When he reaches the end of the prayer, he turns and stalks into the back room. The head grave digger opens the door for the litter bearers. The procession files out into the cold.

I hasten to the back room. Azariah is standing in a square of sunlight.

“Drink your tea before it cools,” Mother says behind me.

“We need to go,” I say, turning around. “We brought you the cure because we hoped you could distribute it. We thought you would know who to give it to.”

Mother hurries to the stove and presses a hot glass of tea into my hands anyway. “The woman who read the threshold passage has a son with the dark eyes.”

“Please give some to her,” I say. “And to anyone else. A spoonful is enough.”

“I will,” she says.

Azariah starts buttoning his coat. I kneel in front of Caleb again, wishing I could stay. It's unfair to have only these short snatches of time with him.
Be well
, I sign.

He smiles and nods at the tea glass wedged between his knees.
Oversteeped. Mother forgot it was white tea
.

I laugh and then stop before I cry.

Mother accompanies us to the door. As we step out into the dazzling snow, she says, “You can't stay in hiding forever.”
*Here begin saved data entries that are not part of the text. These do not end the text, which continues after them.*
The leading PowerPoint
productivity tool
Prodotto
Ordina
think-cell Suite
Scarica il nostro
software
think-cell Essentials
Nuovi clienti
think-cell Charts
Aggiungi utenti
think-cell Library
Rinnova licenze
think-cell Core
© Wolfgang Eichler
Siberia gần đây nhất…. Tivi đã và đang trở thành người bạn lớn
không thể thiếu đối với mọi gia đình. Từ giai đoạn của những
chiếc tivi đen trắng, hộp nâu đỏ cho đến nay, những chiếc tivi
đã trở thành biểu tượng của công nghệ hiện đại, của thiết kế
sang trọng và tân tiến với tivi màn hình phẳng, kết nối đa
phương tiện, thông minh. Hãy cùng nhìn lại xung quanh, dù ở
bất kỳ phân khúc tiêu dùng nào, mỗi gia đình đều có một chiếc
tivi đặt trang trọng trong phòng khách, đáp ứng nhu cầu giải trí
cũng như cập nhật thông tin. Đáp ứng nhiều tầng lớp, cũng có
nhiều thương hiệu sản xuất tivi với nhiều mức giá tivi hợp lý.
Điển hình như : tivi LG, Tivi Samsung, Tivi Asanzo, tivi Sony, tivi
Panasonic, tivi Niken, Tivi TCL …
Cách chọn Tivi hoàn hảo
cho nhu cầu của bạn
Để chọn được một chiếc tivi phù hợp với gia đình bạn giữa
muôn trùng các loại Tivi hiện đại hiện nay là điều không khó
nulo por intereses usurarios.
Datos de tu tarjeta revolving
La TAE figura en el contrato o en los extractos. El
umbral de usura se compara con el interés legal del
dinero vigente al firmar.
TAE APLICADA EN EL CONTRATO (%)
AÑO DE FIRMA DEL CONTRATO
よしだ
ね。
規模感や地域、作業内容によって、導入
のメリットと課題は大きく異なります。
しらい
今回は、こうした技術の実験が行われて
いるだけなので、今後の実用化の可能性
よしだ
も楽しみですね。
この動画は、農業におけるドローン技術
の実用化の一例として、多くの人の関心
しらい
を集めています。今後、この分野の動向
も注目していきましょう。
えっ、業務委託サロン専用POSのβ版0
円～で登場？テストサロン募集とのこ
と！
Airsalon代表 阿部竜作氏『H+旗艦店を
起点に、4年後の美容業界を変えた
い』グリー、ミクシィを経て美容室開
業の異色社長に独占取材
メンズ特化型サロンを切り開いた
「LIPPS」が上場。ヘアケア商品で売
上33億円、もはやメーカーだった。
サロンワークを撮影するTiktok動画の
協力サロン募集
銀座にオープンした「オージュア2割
It's true, but I don't know what to say. So I just wave, trying to reassure her, and Azariah and I leave the graveyard.

The sun seems too bright, making me skittish. Even so, nothing can quell the joy of seeing Caleb well—not Azariah's silence, not the thought of that blue-clad body being laid into the earth forever.

I glance sideways at Azariah. He's biting his lip so hard I expect to see blood. Impulsively, I say, “I'm sorry.”

“For what?”

“I'm sorry you had to . . . You shouldn't have come. I didn't mean for—”

“Just drop it, Marah,” he says brusquely. A few gritty steps later, he apologizes.

“I didn't know Caleb would be there,” I say. “It must've been—”

“I was glad to see him too,” Azariah says. “I couldn't bear it if . . .”

A fierce ache overpowers everything else swirling madly in my chest, and I swallow hard. For a second, the pain and compassion I feel for Azariah are so crippling I wish the burden were mine instead. But I know I would never be able to let Caleb go so he could have Sarah back.